Job:
Check each line of the data below for the word "master". How many lines have it? Answer with the number alone.

++++ Records for this exercise

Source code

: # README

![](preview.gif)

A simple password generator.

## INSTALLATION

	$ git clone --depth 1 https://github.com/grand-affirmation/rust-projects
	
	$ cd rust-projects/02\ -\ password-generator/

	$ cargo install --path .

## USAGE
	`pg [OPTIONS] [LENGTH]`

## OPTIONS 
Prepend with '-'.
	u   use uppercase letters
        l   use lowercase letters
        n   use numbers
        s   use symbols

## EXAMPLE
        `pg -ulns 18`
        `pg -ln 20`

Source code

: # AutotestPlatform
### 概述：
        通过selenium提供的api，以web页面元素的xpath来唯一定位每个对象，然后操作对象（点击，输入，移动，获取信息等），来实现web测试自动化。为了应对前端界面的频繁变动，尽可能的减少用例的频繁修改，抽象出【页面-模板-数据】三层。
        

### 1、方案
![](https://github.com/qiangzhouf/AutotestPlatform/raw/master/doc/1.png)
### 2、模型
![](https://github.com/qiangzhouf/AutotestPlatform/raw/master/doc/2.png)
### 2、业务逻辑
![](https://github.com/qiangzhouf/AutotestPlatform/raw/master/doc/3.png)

++++++++

Written response:
3